*Complete the following*
(A) In the account of the email hack, write out the passage from "And then the" to "list had disappeared.", substituting "index" for "list".
(B) Condense the paragraph of the email-hack account that begins "Meanwhile the phone rang non-stop," keeping its main facts.
(C) Continue the account of the email hack past its final sentence.

*Supplied text*
Segment Open

I realized I’d been hacked when a cousin texted to say he’d received a message that didn’t sound like me: “Hello, I need a favor from you. I’d appreciate it if you could email me back asap. Am unavailable on the phone. Please let me know if you are online. Thank you. Elizabeth.”
And then the calls began, asking if I needed help. The message wasn’t in my “Sent” mail, but as I watched years of correspondence steadily disappeared. Someone, something was erasing the list, item by item. Frantic, I tried to change my password and was too rattled to remember how. And I had an appointment. When I returned an hour later, the list was no longer shrinking but had stopped at November 2011. And my entire contact list had disappeared.
Meanwhile the phone rang non-stop with worried calls. Apparently, if you responded to the first message, you then received another saying I had Covid and couldn’t go out to buy the gift cards I wanted to send to my nephew and would the recipient please do it for me, to the tune of $1000, for which I would later reimburse them. An obvious hack.
While I spent the day trying to get AOL to restore my lost data, first with one and then another woman in Romania and finally with one in the Philippines, the phone rang. In addition to friends, I heard from an extraordinary range of people: someone from the elevator maintenance company, my dentist’s secretary, a mattress delivery service person, my daughter’s high school friend, someone from a bank I’d queried about a mortgage. The emails, too, came from all corners of my life and from as far as Belgium, where a gallerists I’d once met at an art fair just wanted to make sure I was OK. Many left the message, “I’m here if you need me.”

Segment Closed

*Data listing*
Segment Open

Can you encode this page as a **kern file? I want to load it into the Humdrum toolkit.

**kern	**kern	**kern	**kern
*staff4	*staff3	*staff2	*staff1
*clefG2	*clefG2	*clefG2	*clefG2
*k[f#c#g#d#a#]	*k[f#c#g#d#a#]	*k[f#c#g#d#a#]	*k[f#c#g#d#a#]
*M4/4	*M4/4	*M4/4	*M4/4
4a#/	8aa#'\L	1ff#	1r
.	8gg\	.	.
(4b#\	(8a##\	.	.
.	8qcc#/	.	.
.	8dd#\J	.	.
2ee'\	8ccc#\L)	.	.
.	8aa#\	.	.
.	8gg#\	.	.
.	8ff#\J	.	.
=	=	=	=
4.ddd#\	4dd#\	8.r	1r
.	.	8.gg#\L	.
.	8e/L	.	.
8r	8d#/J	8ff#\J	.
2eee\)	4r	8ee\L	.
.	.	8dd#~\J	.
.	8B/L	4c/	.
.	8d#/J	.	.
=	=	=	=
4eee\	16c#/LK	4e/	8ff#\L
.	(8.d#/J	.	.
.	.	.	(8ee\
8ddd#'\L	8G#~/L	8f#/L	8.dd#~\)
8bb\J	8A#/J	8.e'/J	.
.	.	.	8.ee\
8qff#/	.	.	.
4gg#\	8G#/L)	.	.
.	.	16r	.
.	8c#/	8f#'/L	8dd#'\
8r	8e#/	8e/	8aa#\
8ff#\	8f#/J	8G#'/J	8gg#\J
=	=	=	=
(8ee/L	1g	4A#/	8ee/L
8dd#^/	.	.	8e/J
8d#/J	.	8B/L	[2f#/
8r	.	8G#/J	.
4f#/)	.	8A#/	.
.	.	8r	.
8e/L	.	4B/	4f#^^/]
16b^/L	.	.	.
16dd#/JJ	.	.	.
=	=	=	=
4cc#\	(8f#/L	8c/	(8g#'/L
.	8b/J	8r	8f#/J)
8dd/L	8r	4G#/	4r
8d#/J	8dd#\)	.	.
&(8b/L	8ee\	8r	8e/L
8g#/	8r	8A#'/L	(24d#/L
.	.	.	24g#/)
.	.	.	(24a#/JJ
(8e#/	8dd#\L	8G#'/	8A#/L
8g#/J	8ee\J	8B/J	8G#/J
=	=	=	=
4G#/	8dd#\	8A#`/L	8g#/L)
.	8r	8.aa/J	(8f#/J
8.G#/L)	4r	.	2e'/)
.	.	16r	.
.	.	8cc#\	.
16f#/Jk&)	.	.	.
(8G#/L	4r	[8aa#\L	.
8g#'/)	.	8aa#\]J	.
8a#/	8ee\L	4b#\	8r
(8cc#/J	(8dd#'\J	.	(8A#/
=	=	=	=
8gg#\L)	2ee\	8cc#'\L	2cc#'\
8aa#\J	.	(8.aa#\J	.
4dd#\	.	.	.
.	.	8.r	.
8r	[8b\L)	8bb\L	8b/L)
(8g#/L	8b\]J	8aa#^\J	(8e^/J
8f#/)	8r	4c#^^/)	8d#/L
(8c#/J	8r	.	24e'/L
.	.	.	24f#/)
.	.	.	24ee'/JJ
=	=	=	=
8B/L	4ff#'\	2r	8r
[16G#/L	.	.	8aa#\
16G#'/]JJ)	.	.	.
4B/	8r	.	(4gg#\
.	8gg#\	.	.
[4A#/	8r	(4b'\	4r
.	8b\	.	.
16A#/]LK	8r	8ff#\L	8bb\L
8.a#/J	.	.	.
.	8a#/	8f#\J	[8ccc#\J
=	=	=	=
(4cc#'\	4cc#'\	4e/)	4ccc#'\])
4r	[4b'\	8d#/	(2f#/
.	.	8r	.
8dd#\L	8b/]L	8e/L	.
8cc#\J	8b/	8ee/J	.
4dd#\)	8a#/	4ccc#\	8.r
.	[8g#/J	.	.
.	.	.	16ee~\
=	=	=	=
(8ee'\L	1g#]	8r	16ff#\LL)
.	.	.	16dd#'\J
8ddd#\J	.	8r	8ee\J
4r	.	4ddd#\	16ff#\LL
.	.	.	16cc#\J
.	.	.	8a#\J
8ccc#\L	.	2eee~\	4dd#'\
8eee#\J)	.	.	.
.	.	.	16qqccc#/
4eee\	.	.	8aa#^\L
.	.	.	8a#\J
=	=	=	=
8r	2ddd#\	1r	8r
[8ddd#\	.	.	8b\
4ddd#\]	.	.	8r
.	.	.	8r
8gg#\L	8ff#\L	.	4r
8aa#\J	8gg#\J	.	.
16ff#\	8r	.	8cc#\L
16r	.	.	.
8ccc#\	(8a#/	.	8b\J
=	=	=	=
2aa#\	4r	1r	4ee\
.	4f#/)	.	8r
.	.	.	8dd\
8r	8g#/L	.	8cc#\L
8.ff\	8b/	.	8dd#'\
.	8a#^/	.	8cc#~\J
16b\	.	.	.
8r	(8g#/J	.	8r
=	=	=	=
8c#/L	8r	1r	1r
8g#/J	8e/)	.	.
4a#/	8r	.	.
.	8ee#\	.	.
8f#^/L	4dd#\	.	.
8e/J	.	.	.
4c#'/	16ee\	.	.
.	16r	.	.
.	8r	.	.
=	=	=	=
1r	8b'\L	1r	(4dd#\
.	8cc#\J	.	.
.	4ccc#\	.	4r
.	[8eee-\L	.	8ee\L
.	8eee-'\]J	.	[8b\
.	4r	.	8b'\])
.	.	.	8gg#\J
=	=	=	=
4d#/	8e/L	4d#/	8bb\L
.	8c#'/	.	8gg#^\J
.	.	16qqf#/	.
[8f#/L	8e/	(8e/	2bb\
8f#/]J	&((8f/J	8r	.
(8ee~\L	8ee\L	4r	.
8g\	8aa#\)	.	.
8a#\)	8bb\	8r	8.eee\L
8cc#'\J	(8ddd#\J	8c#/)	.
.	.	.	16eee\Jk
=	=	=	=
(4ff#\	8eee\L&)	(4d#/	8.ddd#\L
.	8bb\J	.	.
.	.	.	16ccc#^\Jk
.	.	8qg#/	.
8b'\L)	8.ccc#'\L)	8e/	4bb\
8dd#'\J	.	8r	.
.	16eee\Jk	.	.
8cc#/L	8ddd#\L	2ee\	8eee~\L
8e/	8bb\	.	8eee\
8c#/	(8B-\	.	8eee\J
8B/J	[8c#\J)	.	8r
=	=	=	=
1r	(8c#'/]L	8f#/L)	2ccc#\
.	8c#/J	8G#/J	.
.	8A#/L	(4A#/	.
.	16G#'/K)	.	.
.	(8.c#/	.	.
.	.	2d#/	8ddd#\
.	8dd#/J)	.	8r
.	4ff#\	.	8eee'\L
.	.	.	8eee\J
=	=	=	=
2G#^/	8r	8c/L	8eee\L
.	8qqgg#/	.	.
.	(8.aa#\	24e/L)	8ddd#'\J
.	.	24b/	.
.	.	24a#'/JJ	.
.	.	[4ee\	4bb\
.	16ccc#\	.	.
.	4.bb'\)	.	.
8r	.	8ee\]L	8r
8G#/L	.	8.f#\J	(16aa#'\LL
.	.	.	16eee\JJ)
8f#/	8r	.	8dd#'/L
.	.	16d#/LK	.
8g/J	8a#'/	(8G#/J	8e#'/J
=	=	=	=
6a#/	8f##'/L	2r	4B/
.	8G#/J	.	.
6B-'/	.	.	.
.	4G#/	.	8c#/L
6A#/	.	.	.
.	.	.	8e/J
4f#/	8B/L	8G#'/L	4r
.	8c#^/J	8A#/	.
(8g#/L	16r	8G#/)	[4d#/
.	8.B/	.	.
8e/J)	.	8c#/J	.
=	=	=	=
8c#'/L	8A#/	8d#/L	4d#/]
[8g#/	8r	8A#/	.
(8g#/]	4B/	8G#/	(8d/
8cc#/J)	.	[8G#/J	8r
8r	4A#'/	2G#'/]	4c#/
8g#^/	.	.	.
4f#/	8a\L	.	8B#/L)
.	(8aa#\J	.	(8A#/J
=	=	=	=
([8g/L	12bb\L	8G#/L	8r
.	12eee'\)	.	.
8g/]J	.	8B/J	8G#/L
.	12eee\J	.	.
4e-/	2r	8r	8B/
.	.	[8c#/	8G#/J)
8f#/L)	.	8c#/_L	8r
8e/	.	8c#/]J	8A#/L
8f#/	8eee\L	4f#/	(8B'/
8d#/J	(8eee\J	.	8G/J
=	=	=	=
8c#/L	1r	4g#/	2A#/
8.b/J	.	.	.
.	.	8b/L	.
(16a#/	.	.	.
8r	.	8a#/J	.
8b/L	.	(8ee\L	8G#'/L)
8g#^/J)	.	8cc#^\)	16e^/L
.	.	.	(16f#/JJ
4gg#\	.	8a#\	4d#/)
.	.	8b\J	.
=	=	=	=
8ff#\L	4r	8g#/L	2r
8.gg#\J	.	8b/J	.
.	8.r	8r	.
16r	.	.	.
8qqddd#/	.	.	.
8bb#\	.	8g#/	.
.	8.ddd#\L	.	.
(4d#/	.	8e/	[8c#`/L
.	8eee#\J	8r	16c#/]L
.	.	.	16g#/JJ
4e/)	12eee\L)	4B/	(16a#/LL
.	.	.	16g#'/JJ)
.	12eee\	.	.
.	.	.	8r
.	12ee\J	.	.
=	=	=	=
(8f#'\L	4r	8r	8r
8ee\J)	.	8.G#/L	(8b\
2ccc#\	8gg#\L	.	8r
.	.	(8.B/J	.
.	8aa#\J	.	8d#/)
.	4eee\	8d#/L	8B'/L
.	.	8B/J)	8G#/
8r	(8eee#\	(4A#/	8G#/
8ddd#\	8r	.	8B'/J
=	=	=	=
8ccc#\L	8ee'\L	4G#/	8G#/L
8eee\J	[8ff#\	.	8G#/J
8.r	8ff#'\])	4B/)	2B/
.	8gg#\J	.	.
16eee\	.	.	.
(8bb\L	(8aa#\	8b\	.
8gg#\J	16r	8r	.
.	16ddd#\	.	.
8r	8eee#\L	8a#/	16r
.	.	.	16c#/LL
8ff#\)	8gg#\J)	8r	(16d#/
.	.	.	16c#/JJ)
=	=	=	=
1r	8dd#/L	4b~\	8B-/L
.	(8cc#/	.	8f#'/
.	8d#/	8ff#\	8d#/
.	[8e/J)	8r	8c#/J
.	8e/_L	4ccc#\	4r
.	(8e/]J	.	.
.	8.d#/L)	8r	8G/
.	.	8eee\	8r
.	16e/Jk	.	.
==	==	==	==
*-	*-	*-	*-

Segment Closed

*Activity answers*
(A)
And then the calls began, asking if I needed help. The message wasn’t in my “Sent” mail, but as I watched years of correspondence steadily disappeared. Someone, something was erasing the index, item by item. Frantic, I tried to change my password and was too rattled to remember how. And I had an appointment. When I returned an hour later, the index was no longer shrinking but had stopped at November 2011. And my entire contact index had disappeared.

(B) Worried calls kept coming. Anyone who answered the first message got a second one. It claimed the writer had Covid and could not go out to buy gift cards for a nephew. It asked the recipient to buy $1000 worth, with a promise of later reimbursement. It was an obvious hack.

(C)
I am mystified by this outpouring. Most realized that the message was likely a hack but wanted to be reassured about me in case it wasn’t. Where was the room for doubt? It was highly improbable that I would be asking any of these people to lend me money (and only that one person, since the $1000 was all I supposedly needed). And then, if they knew me, they would know I had a husband to help me; the naked ask for money is itself the mark of a scam; I could have bought the gift cards on line; a gift for a nephew is hardly an emergency. How could it not be a scam? But all these people, friends, acquaintances, and those I had never met, overrode all logic and their own good intuition to offer a hand. And, to my horror, at least three sent the money.
One person called before taking the plunge, so I had the chance to ask how he’d gotten to that point. “I thought it might be a scam,” he said, “but what if it wasn’t? What if you needed help? I would want to help you.”
It is clear that everyone who responded was driven by a powerful, urgent wish to offer assistance. Is it because we are all in a state of alarm and just hearing that someone has Covid ignites our concern? Do even people we barely know become real to us if they’re said to have the virus? We read about the man left to die of hypothermia on a NYC street because passers-by turned a blind eye and are told we are living in an uncaring, self-centered time. But perhaps something else is also going on.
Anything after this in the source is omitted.